PastPaper.markingScheme
**(a)(i) Low-power Plan Diagram (5 marks):** - M1: Clear, sharp, single lines with no sketching or shading. - M2: Drawing is large enough (occupies at least 50% of the space). - M3: Shows the leaf correctly as rolled/curved with ridges/grooves on the inner side. - M4: Correct proportion: vascular bundles shown in the ridges and not touching the outer boundary. - M5: Correctly labels thick cuticle on the outer boundary and a vascular bundle.
**(a)(ii) Adaptations (3 marks):** - M1: Rolled leaf / hinge cells AND traps moisture / reduces water vapor potential gradient. - M2: Stomata in pits / grooves AND reduces wind movement / increases local humidity. - M3: Thick cuticle on outer surface AND reduces cuticular transpiration.

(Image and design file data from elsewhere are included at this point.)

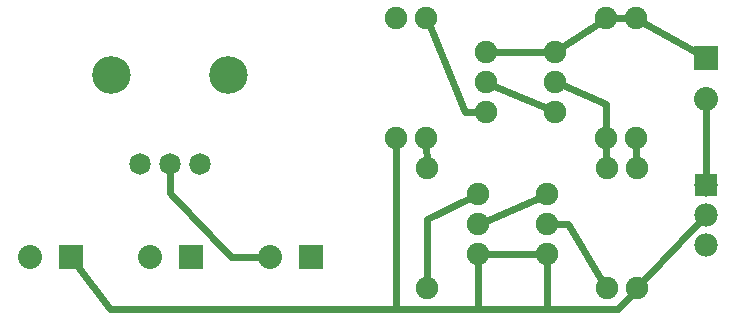
<source format=gtl>
G04 MADE WITH FRITZING*
G04 WWW.FRITZING.ORG*
G04 DOUBLE SIDED*
G04 HOLES PLATED*
G04 CONTOUR ON CENTER OF CONTOUR VECTOR*
%ASAXBY*%
%FSLAX23Y23*%
%MOIN*%
%OFA0B0*%
%SFA1.0B1.0*%
%ADD10C,0.075000*%
%ADD11C,0.080000*%
%ADD12C,0.071889*%
%ADD13C,0.071917*%
%ADD14C,0.124033*%
%ADD15C,0.078000*%
%ADD16C,0.125984*%
%ADD17R,0.080000X0.080000*%
%ADD18R,0.078000X0.078000*%
%ADD19C,0.024000*%
%LNCOPPER1*%
G90*
G70*
G54D10*
X1578Y518D03*
X1578Y118D03*
X1577Y618D03*
X1577Y1018D03*
X2278Y118D03*
X2278Y518D03*
X2277Y1018D03*
X2277Y618D03*
X1477Y618D03*
X1477Y1018D03*
X2177Y1018D03*
X2177Y618D03*
X2178Y118D03*
X2178Y518D03*
G54D11*
X2508Y887D03*
X2508Y749D03*
G54D10*
X1749Y231D03*
X1749Y331D03*
X1749Y431D03*
X1979Y231D03*
X1979Y331D03*
X1979Y431D03*
X1776Y906D03*
X1776Y806D03*
X1776Y706D03*
X2006Y906D03*
X2006Y806D03*
X2006Y706D03*
G54D12*
X623Y534D03*
X723Y534D03*
G54D13*
X823Y534D03*
G54D14*
X529Y830D03*
X918Y830D03*
G54D15*
X2508Y461D03*
X2508Y361D03*
X2508Y261D03*
G54D11*
X792Y223D03*
X655Y223D03*
X392Y223D03*
X254Y223D03*
X1192Y224D03*
X1054Y224D03*
G54D16*
X527Y828D03*
X917Y828D03*
G54D17*
X2508Y887D03*
G54D18*
X2508Y461D03*
G54D17*
X792Y223D03*
X392Y223D03*
X1192Y224D03*
G54D19*
X2302Y1004D02*
X2481Y903D01*
D02*
X924Y224D02*
X1023Y224D01*
D02*
X723Y435D02*
X924Y224D01*
D02*
X1477Y50D02*
X523Y50D01*
D02*
X523Y50D02*
X410Y198D01*
D02*
X1477Y590D02*
X1477Y50D01*
D02*
X2297Y139D02*
X2487Y339D01*
D02*
X723Y501D02*
X723Y435D01*
D02*
X1577Y589D02*
X1578Y547D01*
D02*
X1578Y349D02*
X1578Y147D01*
D02*
X1723Y419D02*
X1578Y349D01*
D02*
X1706Y706D02*
X1588Y991D01*
D02*
X1748Y706D02*
X1706Y706D01*
D02*
X2277Y590D02*
X2277Y547D01*
D02*
X2048Y331D02*
X2163Y142D01*
D02*
X2007Y331D02*
X2048Y331D01*
D02*
X2153Y1003D02*
X2030Y922D01*
D02*
X1805Y906D02*
X1977Y906D01*
D02*
X2206Y1018D02*
X2248Y1018D01*
D02*
X2508Y491D02*
X2508Y718D01*
D02*
X2177Y732D02*
X2032Y795D01*
D02*
X2177Y647D02*
X2177Y732D01*
D02*
X2177Y546D02*
X2177Y590D01*
D02*
X1802Y794D02*
X1979Y718D01*
D02*
X1775Y342D02*
X1952Y420D01*
D02*
X2217Y50D02*
X1749Y50D01*
D02*
X1749Y50D02*
X1749Y202D01*
D02*
X2259Y97D02*
X2217Y50D01*
D02*
X1477Y50D02*
X1979Y50D01*
D02*
X1979Y50D02*
X1979Y203D01*
D02*
X1477Y590D02*
X1477Y50D01*
D02*
X1950Y231D02*
X1778Y231D01*
G04 End of Copper1*
M02*
</source>
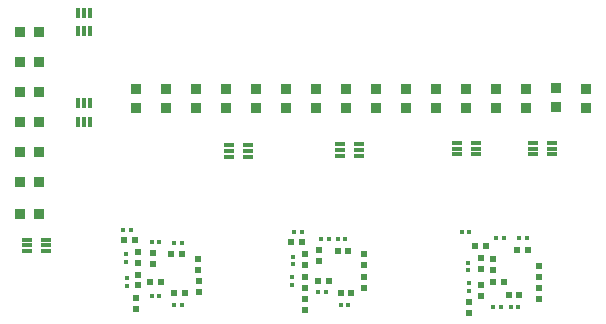
<source format=gbr>
G04 EAGLE Gerber RS-274X export*
G75*
%MOMM*%
%FSLAX34Y34*%
%LPD*%
%INSolderpaste Bottom*%
%IPPOS*%
%AMOC8*
5,1,8,0,0,1.08239X$1,22.5*%
G01*
%ADD10R,0.620000X0.600000*%
%ADD11R,0.600000X0.620000*%
%ADD12R,0.460000X0.420000*%
%ADD13R,0.420000X0.460000*%
%ADD14R,0.300000X0.914400*%
%ADD15R,0.300000X0.904000*%
%ADD16R,0.914400X0.300000*%
%ADD17R,0.904000X0.300000*%
%ADD18R,0.950000X0.900000*%
%ADD19R,0.900000X0.950000*%


D10*
X-141224Y256060D03*
X-141224Y246860D03*
X-131064Y261338D03*
X-131064Y270538D03*
X-229870Y268196D03*
X-229870Y277396D03*
X-369570Y264132D03*
X-369570Y273332D03*
X-81534Y267490D03*
X-81534Y258290D03*
D11*
X-291874Y306324D03*
X-282674Y306324D03*
X-111224Y273050D03*
X-120424Y273050D03*
D10*
X-120396Y283436D03*
X-120396Y292636D03*
D11*
X-433352Y308102D03*
X-424152Y308102D03*
D10*
X-130810Y283690D03*
X-130810Y292890D03*
D11*
X-107470Y261874D03*
X-98270Y261874D03*
X-259306Y273558D03*
X-268506Y273558D03*
D10*
X-280162Y287246D03*
X-280162Y296446D03*
X-280162Y258092D03*
X-280162Y248892D03*
D11*
X-243050Y299466D03*
X-252250Y299466D03*
D10*
X-280162Y267942D03*
X-280162Y277142D03*
D11*
X-249710Y263906D03*
X-240510Y263906D03*
D10*
X-267970Y291056D03*
X-267970Y300256D03*
X-421386Y289024D03*
X-421386Y298224D03*
X-422910Y259362D03*
X-422910Y250162D03*
X-421386Y269974D03*
X-421386Y279174D03*
D11*
X-384020Y296672D03*
X-393220Y296672D03*
X-401800Y272542D03*
X-411000Y272542D03*
D10*
X-81534Y277340D03*
X-81534Y286540D03*
X-408940Y288262D03*
X-408940Y297462D03*
D11*
X-390680Y263652D03*
X-381480Y263652D03*
D10*
X-229870Y287246D03*
X-229870Y296446D03*
D12*
X-249680Y253746D03*
X-243080Y253746D03*
X-140718Y314960D03*
X-147318Y314960D03*
D13*
X-140970Y265432D03*
X-140970Y272032D03*
D12*
X-403100Y261112D03*
X-409700Y261112D03*
D13*
X-141478Y282704D03*
X-141478Y289304D03*
D12*
X-111254Y309880D03*
X-117854Y309880D03*
D11*
X-135918Y303022D03*
X-126718Y303022D03*
D12*
X-105662Y251714D03*
X-99062Y251714D03*
X-245620Y309626D03*
X-252220Y309626D03*
X-262384Y264160D03*
X-268984Y264160D03*
X-259590Y309626D03*
X-266190Y309626D03*
X-282196Y315214D03*
X-288796Y315214D03*
D13*
X-290322Y287784D03*
X-290322Y294384D03*
X-290576Y270512D03*
X-290576Y277112D03*
D12*
X-114048Y251714D03*
X-120648Y251714D03*
D11*
X-90904Y299720D03*
X-100104Y299720D03*
D12*
X-92204Y309880D03*
X-98804Y309880D03*
X-403100Y306832D03*
X-409700Y306832D03*
X-390650Y253492D03*
X-384050Y253492D03*
D13*
X-431038Y290070D03*
X-431038Y296670D03*
D12*
X-427484Y317246D03*
X-434084Y317246D03*
D13*
X-430530Y269242D03*
X-430530Y275842D03*
D12*
X-384050Y305562D03*
X-390650Y305562D03*
D10*
X-370840Y283182D03*
X-370840Y292382D03*
D14*
X-461852Y485034D03*
D15*
X-466852Y485034D03*
X-471852Y485034D03*
X-471852Y500994D03*
X-466852Y500994D03*
X-461852Y500994D03*
D14*
X-461598Y408326D03*
D15*
X-466598Y408326D03*
X-471598Y408326D03*
X-471598Y424286D03*
X-466598Y424286D03*
X-461598Y424286D03*
D16*
X-86466Y380826D03*
D17*
X-86466Y385826D03*
X-86466Y390826D03*
X-70506Y390826D03*
X-70506Y385826D03*
X-70506Y380826D03*
D16*
X-150982Y380826D03*
D17*
X-150982Y385826D03*
X-150982Y390826D03*
X-135022Y390826D03*
X-135022Y385826D03*
X-135022Y380826D03*
D16*
X-250042Y379556D03*
D17*
X-250042Y384556D03*
X-250042Y389556D03*
X-234082Y389556D03*
X-234082Y384556D03*
X-234082Y379556D03*
D16*
X-344022Y379048D03*
D17*
X-344022Y384048D03*
X-344022Y389048D03*
X-328062Y389048D03*
X-328062Y384048D03*
X-328062Y379048D03*
D18*
X-372110Y436498D03*
X-372110Y420498D03*
X-397510Y436498D03*
X-397510Y420498D03*
X-346710Y436498D03*
X-346710Y420498D03*
X-321310Y436498D03*
X-321310Y420498D03*
X-295910Y436498D03*
X-295910Y420498D03*
X-270510Y436498D03*
X-270510Y420498D03*
X-245110Y436498D03*
X-245110Y420498D03*
X-219710Y436498D03*
X-219710Y420498D03*
X-194056Y436244D03*
X-194056Y420244D03*
X-168910Y436498D03*
X-168910Y420498D03*
X-143510Y436498D03*
X-143510Y420498D03*
D19*
X-521080Y330200D03*
X-505080Y330200D03*
D18*
X-118110Y436498D03*
X-118110Y420498D03*
X-92710Y436498D03*
X-92710Y420498D03*
X-67056Y436752D03*
X-67056Y420752D03*
X-41910Y436498D03*
X-41910Y420498D03*
D19*
X-521334Y357378D03*
X-505334Y357378D03*
X-521334Y382778D03*
X-505334Y382778D03*
X-521334Y408178D03*
X-505334Y408178D03*
X-521334Y433578D03*
X-505334Y433578D03*
X-521334Y458978D03*
X-505334Y458978D03*
X-521334Y484378D03*
X-505334Y484378D03*
D18*
X-422910Y436498D03*
X-422910Y420498D03*
D16*
X-499512Y308784D03*
D17*
X-499512Y303784D03*
X-499512Y298784D03*
X-515472Y298784D03*
X-515472Y303784D03*
X-515472Y308784D03*
M02*

</source>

**(b)(i) High-power Drawing (5 marks):** - M1: Draw only the requested number of cells (exactly 3 bundle sheath and 2 xylem elements) adjacent to each other. - M2: Cell walls of xylem vessels drawn as double lines, thicker than bundle sheath walls. - M3: Xylem vessels shown with correct polygonal/angular shapes, larger than bundle sheath cells. - M4: Cell walls meet cleanly with no gaps or triple-line overlaps. - M5: Correct labels for cell wall and lumen.
**(b)(ii) Ratio Calculation (3 marks):** - M1: Records both measurements with appropriate graticule units. - M2: Shows correct math division of leaf thickness by vascular bundle diameter. - M3: Gives ratio simplified to a single decimal place or a whole-number ratio (e.g., 4:1).
**(c) Table 2.1 Differences (4 marks):** - M1: Table contrasts the same feature for both specimens on the same row. - M2: Correctly contrasts leaf shape (rolled vs. flat). - M3: Correctly contrasts stomatal location (sunken in pits vs. superficial/lower epidermis). - M4: Correctly contrasts epidermal hairs (present vs. absent).